Setelah 18 hari di Tokyo, ia berhasil mendapatkan kapal dari Osaka Sissen Kaisha. Di tahun yang sama, untuk pertama kalinya Indonesia memberangkatkan jamaah haji dengan pesawat terbang. Ongkosnya dua kali lipat lebih mahal: Rp16.691 untuk pesawat, sedangkan kapal laut Rp7.500. Akibatnya, jumlah jamaah laut 14.031 orang, sedangkan yang naik pesawat hanya 293 orang.
1978: berakhirnya era kapal laut haji
Masih menurut Tempo, selama dekade 1950-an hingga 1970-an, transportasi haji berlangsung dua jalur: laut (murah tapi lama) dan udara (mahal tapi cepat). Namun pada 1977, ongkos haji laut justru menjadi lebih mahal (Rp795.000) dibanding udara (Rp690.000), sedangkan waktu tempuh laut tetap 30 hari pergi-pulang. Perusahaan kapal PT Arafat mengalami kesulitan keuangan meski mendapat subsidi.

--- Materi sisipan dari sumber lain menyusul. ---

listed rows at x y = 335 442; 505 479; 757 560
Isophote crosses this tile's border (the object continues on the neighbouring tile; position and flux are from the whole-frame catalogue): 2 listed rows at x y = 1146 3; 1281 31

Akhirnya, pada 1978 pemerintah menghentikan perjalanan haji dengan kapal laut. Menteri Agama Ratu Alamsyah Prawiranegara sempat membuka peluang bagi perusahaan kapal lain, tetapi tak ada yang mengajukan diri. Sejak itu, kapal laut benar-benar berakhir sebagai angkutan haji Indonesia.
Perjalanan yang terus berubah
Dari perahu layar berbulan-bulan, kapal uap penuh sesak, hingga pesawat jet dan bus Shalawat 24 jam—perjalanan haji orang Indonesia adalah bukti iman yang beradaptasi dengan zaman. Semangat leluhur yang rela menempuh bahaya kini dilanjutkan dalam sistem transportasi raksasa yang terukur, modern, dan inklusif.

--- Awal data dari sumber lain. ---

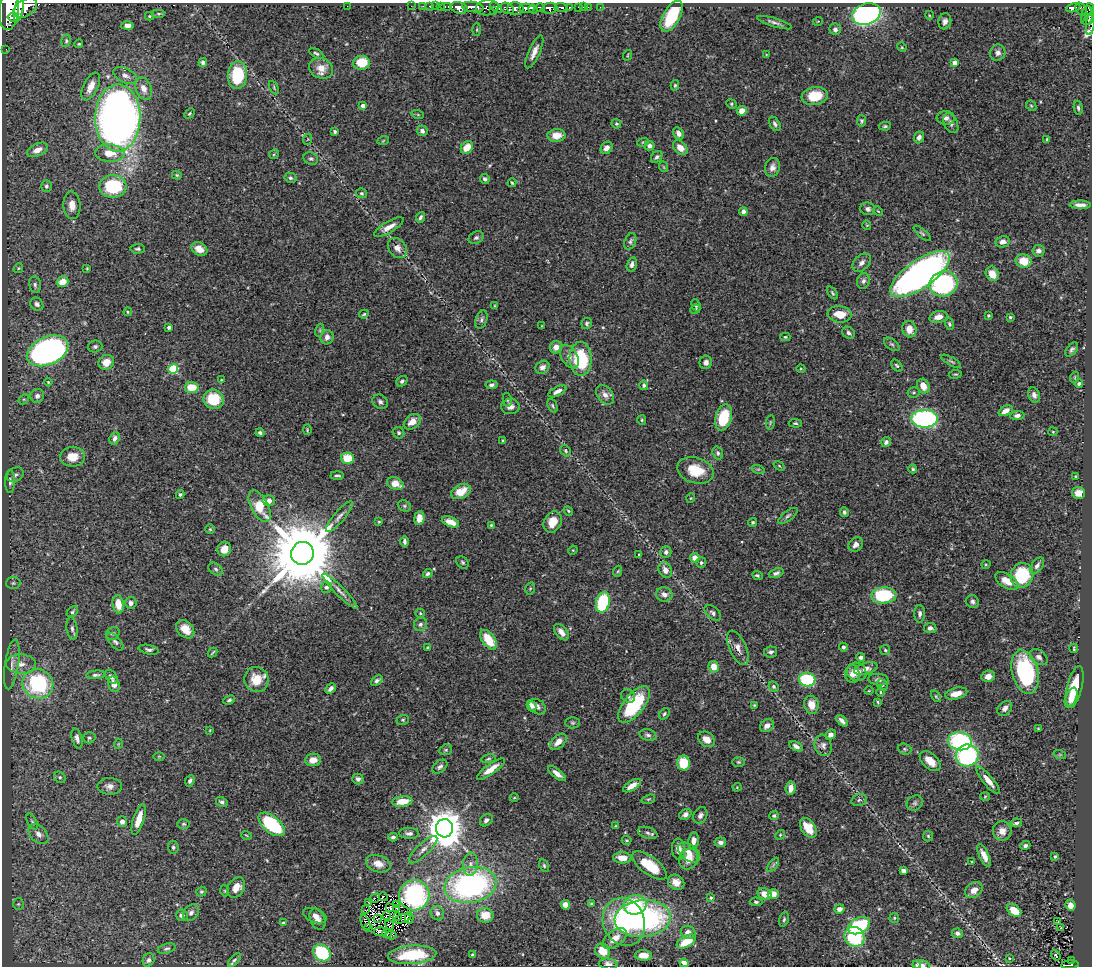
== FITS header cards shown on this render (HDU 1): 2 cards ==
NAXIS1  =                 1090
NAXIS2  =                  964

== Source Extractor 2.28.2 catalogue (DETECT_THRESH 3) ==
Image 1090 x 964 px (HDU 1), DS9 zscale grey, 1 PNG px = 1 image px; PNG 1094 x 968 px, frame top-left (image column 1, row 964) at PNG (2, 3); each listed source drawn as its Kron ellipse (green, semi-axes under 4 px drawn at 4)
Background 0.478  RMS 0.024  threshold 0.0717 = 3 sigma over >= 5 px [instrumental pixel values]
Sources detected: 478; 1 with non-positive FLUX_AUTO (blend fragments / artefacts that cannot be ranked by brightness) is neither listed nor drawn; the other 477 listed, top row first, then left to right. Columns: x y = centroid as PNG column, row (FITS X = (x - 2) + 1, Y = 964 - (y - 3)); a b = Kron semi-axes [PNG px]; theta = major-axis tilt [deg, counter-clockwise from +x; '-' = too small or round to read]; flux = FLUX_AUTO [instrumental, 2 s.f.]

Cara mencapainya terus berubah, tetapi tujuannya tetap sama: sebuah perjalanan personal yang didesain secara kolosal di tengah orkestrasi global yang tak pernah benar-benar berhenti. Delapan ribu kilometer bukanlah pemisah, melainkan saksi bisu bahwa perbedaan bisa dirajut menjadi persaudaraan abadi.